→ **Data extract**:
== Segment start ==

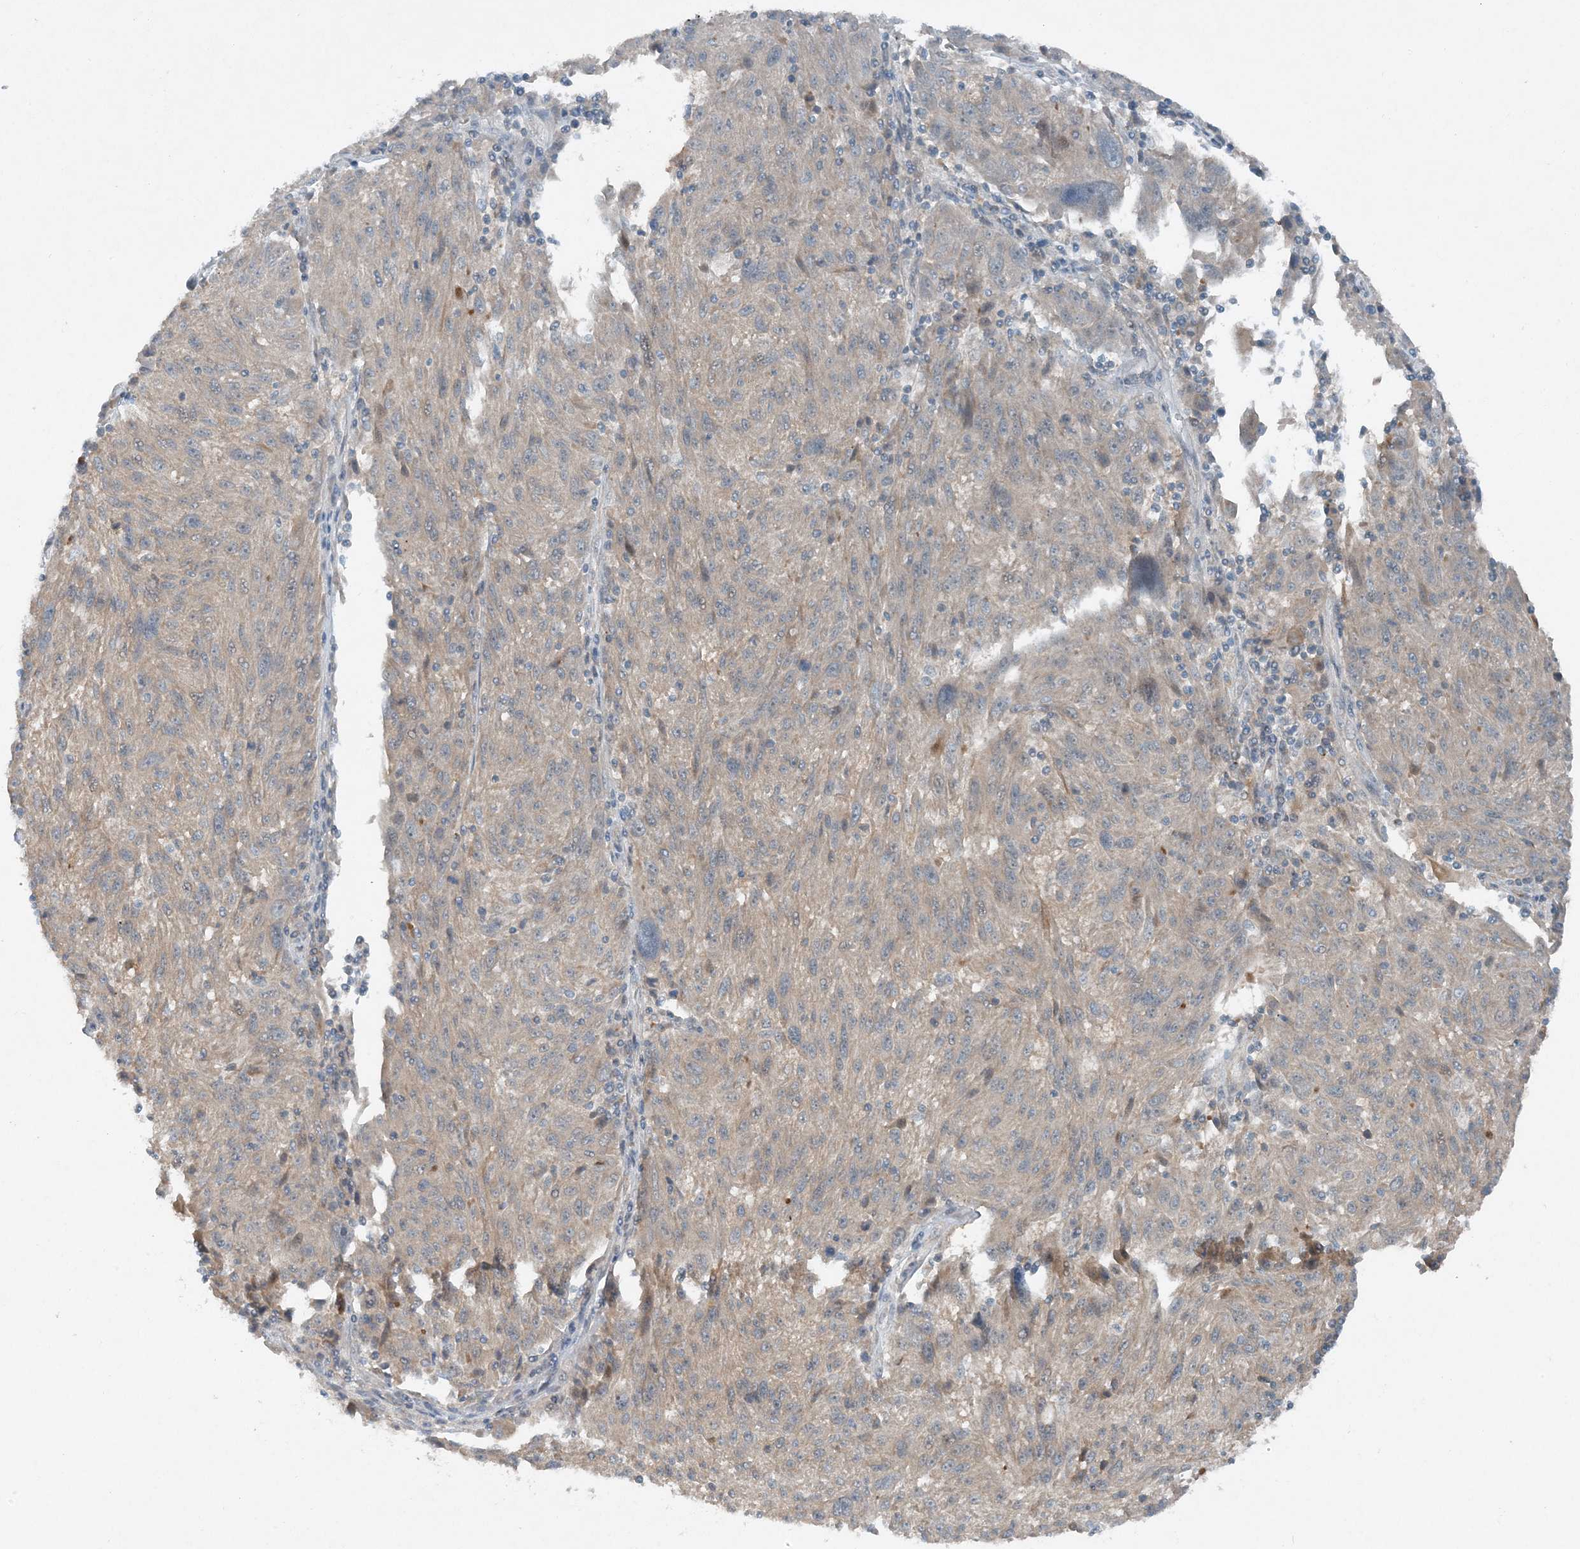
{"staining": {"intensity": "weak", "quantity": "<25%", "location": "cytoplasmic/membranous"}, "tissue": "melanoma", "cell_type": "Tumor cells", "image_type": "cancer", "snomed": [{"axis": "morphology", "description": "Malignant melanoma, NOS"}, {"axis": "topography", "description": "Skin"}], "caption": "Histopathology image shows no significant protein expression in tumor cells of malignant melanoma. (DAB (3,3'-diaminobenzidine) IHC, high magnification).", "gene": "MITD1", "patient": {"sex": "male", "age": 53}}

== Segment end ==
== Segment start ==

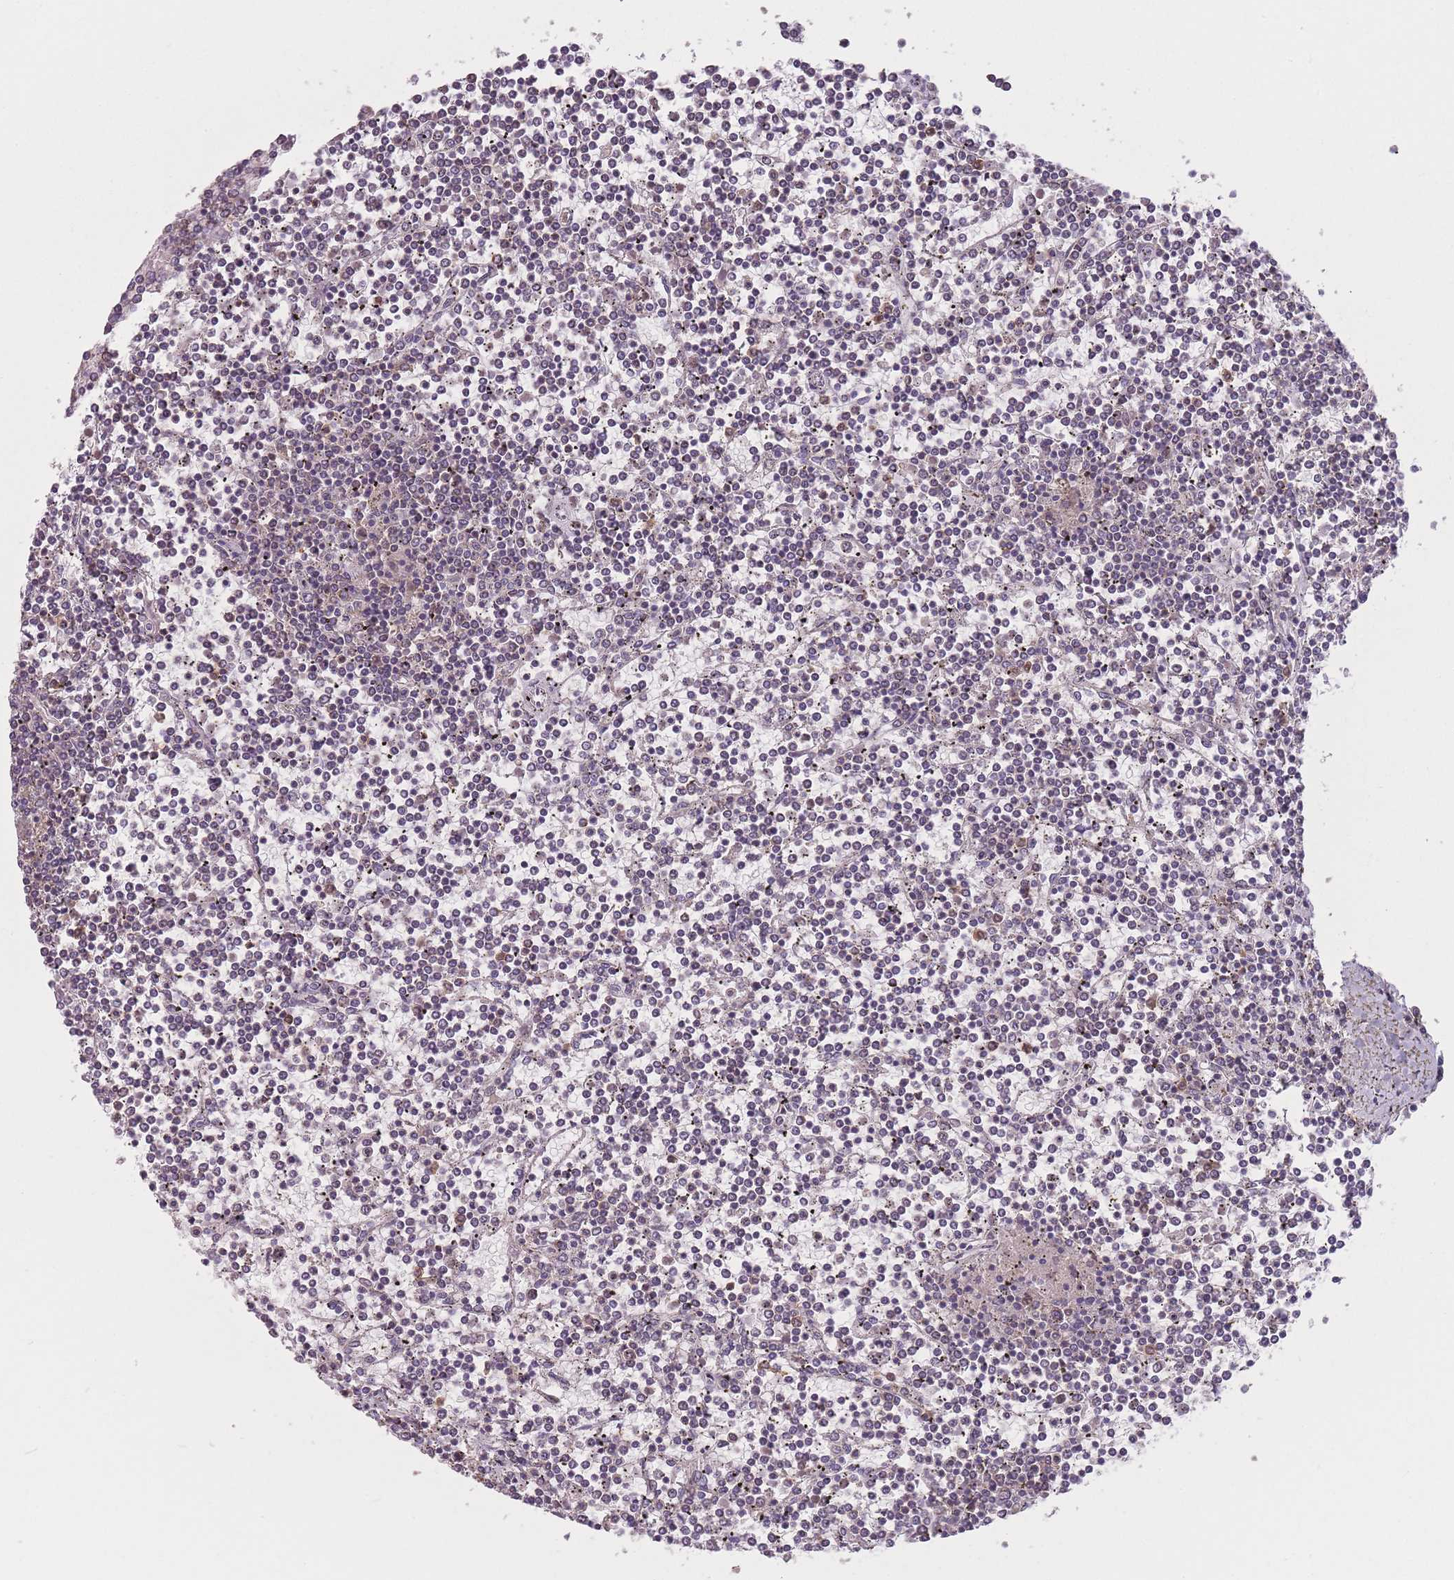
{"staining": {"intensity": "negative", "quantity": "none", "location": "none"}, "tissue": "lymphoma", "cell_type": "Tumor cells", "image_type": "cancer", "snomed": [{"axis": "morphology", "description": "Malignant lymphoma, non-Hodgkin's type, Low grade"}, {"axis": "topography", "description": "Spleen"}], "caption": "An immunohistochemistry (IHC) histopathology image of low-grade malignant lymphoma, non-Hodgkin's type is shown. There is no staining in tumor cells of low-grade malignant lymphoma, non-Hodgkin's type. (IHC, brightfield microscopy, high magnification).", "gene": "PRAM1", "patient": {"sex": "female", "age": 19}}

== Segment end ==
== Segment start ==

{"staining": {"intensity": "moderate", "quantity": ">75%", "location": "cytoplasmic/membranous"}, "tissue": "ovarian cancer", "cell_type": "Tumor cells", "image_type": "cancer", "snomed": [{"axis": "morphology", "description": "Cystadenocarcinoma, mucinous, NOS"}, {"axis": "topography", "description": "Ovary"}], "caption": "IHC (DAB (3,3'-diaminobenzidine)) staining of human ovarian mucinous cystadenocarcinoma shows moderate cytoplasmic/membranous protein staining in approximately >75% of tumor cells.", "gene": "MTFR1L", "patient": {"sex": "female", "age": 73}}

== Segment end ==

→ **Task**:
Pull from the data each line where the string "malignant" turns up.

→ **Answer to the exercise**:
{"staining": {"intensity": "weak", "quantity": "<25%", "location": "cytoplasmic/membranous"}, "tissue": "melanoma", "cell_type": "Tumor cells", "image_type": "cancer", "snomed": [{"axis": "morphology", "description": "Malignant melanoma, NOS"}, {"axis": "topography", "description": "Skin"}], "caption": "Histopathology image shows no significant protein expression in tumor cells of malignant melanoma. (DAB (3,3'-diaminobenzidine) IHC, high magnification).", "gene": "MITD1", "patient": {"sex": "male", "age": 53}}
{"staining": {"intensity": "negative", "quantity": "none", "location": "none"}, "tissue": "lymphoma", "cell_type": "Tumor cells", "image_type": "cancer", "snomed": [{"axis": "morphology", "description": "Malignant lymphoma, non-Hodgkin's type, Low grade"}, {"axis": "topography", "description": "Spleen"}], "caption": "An immunohistochemistry (IHC) histopathology image of low-grade malignant lymphoma, non-Hodgkin's type is shown. There is no staining in tumor cells of low-grade malignant lymphoma, non-Hodgkin's type. (IHC, brightfield microscopy, high magnification).", "gene": "PRAM1", "patient": {"sex": "female", "age": 19}}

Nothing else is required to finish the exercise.